The Port Washington Water District on Wednesday launched its rebate program to incentivize residents to begin using a smart irrigation system in an attempt to cut back on Port’s water usage.

The smart irrigation system program is part of the water district’s Be Smart and Green, Save 15 water conservation campaign, which launched last year to save 15 percent of water.

The district is offering $150 in rebates to qualifying applicants who are among the district’s largest water users.

“The increased adoption of smart irrigation system controllers will have a drastic impact on overall water consumption and will help us protect our sole-source aquifer and reach our 15 percent conservation goal,” water district Commissioner Peter Meyer said.

The district has appropriated $5,250 to fund 35 rebates for qualified residents who replace their irrigation timer with a smart irrigation system controller.

Smart irrigation controller systems are designed to optimize water usage, prevent over-watering and keep lawns and gardens cool and healthy, officials said.

The systems use specific information such as weather, plant type and soil moisture levels to determine how much water is needed and also automatically adjust watering schedules based on these factors.

The smart irrigation system controller costs about $250.

“We are very excited to launch this rebate program because we know this technology works and wider adoption of it will go a long way for our conservation goals and protecting our only water source,” said Commissioner Mindy Germain. “Last year, we piloted an EPA WaterSense labeled smart irrigation system controller at our headquarters and reduced our water consumption from the previous year by 58 percent.
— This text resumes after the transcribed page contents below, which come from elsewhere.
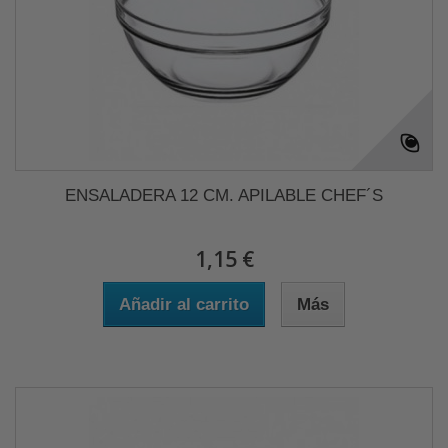
ENSALADERA 12 CM. APILABLE CHEF´S
1,15 €
Añadir al carrito
Más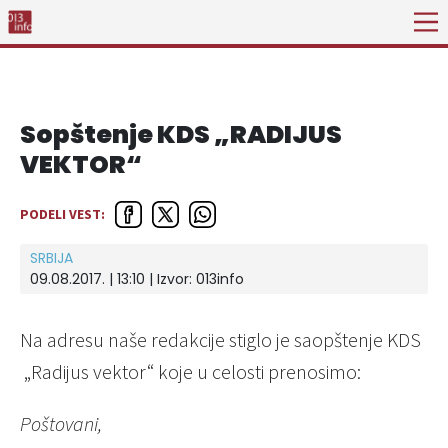
Sopštenje KDS „RADIJUS
VEKTOR“
PODELI VEST:
SRBIJA
09.08.2017. | 13:10 | Izvor:
013info
Na adresu naše redakcije stiglo je saopštenje KDS
„Radijus vektor“ koje u celosti prenosimo:
Poštovani,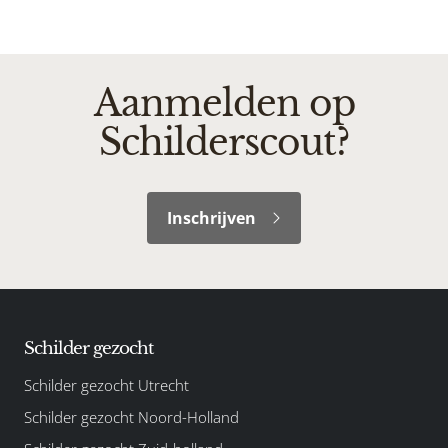
Aanmelden op
Schilderscout?
Inschrijven
Schilder gezocht
Schilder gezocht Utrecht
Schilder gezocht Noord-Holland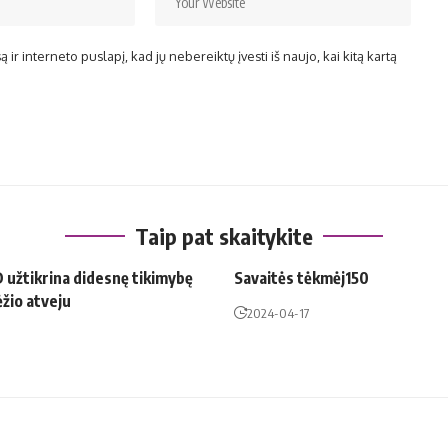
ir interneto puslapį, kad jų nebereiktų įvesti iš naujo, kai kitą kartą
Taip pat skaitykite
 užtikrina didesnę tikimybę
Savaitės tėkmėj150
ėžio atveju
2024-04-17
Not to say we expect to see this level of savings from each system, but we do expect the installation of these 35 systems to help us make great strides toward reaching our 15 percent reduction goals.”

In 2016, the Port Washington Water District’s top 20 residential users consumed 14.8 million gallons of water, district officials said.

The smart irrigation system would reduce that usage by around 20 percent and save more than three million gallons of water, officials said.

When the water district piloted the program at its facility, it used 52,000 fewer gallons of water than it did compared to 2015 with a regular irrigation timer.

The smart irrigation system controller allows the average residential user to reduce water use by approximately 30 percent, which would save around $100, officials said.

“A new smart irrigation system controller, on average, costs about $250,” said David Brackett, chairman of the Board of Commissioners. “With a $150 rebate from the District and an estimated $100 in savings on you water bill due to the decrease in water usage, the system will have paid for itself within the first year. We really hope our customers take advantage of this program immediately and see for themselves how effective this technology can be.”

In order to qualify for the rebate, residents must be a water district customer and must own a fully functioning irrigation system with an EPA water sense label that says smart irrigation controller, according to a news release.

“The system must also be installed and programmed per the manufacturer’s directions, as well as contain a rain sensor—unless the controller model installed includes an onsite weather component, according to the news release.

Officials said rebates will be issued on a first-come, first-serve basis and will be offered when funding is available.